No mesmo sentido, assinala Ana Mirco, a toma de alguns medicamentos e as respetivas interações podem ter “mais riscos do que benefícios”.
Esta ideia é corroborada no artigo de revisão da Faculdade de Medicina da Universidade de Coimbra em que o autor refere que “frequentemente” ocorre prescrição de medicação “desnecessária ou inapropriada, com risco superior ao benefício”.
Por isso, diz a farmacêutica, o “primeiro passo” é a revisão regular da terapêutica e, se necessário, efectuar a “desprescrição” de medicamentos de forma a eliminar os fármacos desnecessários.”
A “desprescrição” pode ser feita pelo médico de família no centro de saúde, pelo médico de Medicina Interna no hospital, mas também por médicos de outras especialidades.
Os farmacêuticos podem, igualmente, fazer a revisão em consultas farmacêuticas, refere Ana Mirco.
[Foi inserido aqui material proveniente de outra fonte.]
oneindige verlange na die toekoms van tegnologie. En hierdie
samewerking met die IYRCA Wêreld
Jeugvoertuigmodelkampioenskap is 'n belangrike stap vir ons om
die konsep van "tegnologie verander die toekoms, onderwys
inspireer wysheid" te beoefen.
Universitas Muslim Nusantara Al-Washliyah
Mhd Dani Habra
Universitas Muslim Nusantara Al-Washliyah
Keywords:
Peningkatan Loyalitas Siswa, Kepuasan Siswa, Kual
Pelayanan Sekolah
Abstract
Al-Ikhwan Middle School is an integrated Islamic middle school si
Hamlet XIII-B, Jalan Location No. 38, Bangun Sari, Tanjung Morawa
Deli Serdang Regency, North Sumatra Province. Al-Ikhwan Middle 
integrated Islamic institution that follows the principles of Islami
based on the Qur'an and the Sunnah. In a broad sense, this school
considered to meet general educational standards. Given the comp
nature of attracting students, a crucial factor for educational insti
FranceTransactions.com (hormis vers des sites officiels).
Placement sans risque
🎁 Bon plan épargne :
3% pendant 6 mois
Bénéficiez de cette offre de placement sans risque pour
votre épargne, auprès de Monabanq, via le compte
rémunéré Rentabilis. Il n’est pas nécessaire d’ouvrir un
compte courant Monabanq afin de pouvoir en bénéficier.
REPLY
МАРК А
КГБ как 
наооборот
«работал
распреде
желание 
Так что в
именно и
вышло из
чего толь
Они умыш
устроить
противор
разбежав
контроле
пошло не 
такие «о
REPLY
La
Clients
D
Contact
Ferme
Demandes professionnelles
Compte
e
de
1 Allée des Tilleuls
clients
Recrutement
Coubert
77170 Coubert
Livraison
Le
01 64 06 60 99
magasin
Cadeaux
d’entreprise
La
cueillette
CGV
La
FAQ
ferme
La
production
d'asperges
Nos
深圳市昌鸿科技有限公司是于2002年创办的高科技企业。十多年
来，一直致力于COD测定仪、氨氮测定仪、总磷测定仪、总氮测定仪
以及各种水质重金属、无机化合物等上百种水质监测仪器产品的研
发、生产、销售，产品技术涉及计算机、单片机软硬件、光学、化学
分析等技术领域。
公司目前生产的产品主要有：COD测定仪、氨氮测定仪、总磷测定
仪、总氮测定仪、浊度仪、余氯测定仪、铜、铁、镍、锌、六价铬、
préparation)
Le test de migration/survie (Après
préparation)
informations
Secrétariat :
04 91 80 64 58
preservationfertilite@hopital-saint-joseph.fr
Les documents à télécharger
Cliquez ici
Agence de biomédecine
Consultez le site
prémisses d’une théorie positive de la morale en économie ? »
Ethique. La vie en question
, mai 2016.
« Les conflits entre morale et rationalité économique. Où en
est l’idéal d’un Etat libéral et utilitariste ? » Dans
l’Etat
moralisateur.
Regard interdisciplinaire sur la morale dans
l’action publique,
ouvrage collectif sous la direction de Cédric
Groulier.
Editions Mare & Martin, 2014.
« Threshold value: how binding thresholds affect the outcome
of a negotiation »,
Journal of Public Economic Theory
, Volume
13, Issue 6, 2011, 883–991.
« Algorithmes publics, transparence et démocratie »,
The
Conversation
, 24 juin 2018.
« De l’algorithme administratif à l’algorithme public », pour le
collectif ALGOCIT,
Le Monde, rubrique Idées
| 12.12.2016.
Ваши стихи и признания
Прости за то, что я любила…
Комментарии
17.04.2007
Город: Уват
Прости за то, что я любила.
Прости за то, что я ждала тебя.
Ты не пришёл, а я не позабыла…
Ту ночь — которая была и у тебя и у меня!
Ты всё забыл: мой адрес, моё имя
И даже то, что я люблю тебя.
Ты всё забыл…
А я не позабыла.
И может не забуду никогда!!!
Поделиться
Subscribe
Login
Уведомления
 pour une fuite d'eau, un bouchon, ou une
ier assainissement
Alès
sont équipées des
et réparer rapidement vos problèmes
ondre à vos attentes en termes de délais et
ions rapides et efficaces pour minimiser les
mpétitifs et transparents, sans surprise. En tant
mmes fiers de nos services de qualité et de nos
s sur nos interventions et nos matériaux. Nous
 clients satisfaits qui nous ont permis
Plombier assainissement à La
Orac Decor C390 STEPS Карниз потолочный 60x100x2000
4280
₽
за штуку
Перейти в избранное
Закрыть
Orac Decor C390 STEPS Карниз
Em caso de discrepância, devem contactar o médico do utente e “informar que identificaram um determinado fármaco desnecessário, uma interacção medicamentosa” e propor outra terapêutica.
“Quanto mais coordenação e comunicação entre profissionais de saúde (médico, enfermeiro e farmacêutico) existir, mais benefício haverá para o doente”, afirma.
A farmacêutica reforça que o “principal alerta” é para que os idosos partilhem com os profissionais de saúde toda a medicação que tomam.
Além disso, a Ordem dos Farmacêuticos sugere que o utente se aconselhe com o farmacêutico ou médico, leia “atentamente” os folhetos informativos dos medicamentos, compre os fármacos sempre na mesma farmácia para ser “mais fácil” consultar o histórico da medicação e, por último, em caso de hospitalização, mencione “todos os medicamentos, suplementos alimentares e produtos à base de plantas que toma”.
É “essencial” que o doente e o cuidador tenham literacia em saúde para “entender e cumprir bem” a terapêutica.
Nas consultas farmacêuticas, explica a farmacêutica consultada pelo Viral, é entregue ao utente um guia farmacoterapêutico, com o nome dos medicamentos e os horários em que tem de o tomar com desenhos “para o ajudar a visualizar”. Adicionalmente, sugere que se coloque os medicamentos em caixas “divididos por dias e por horas” a que devem ser tomados.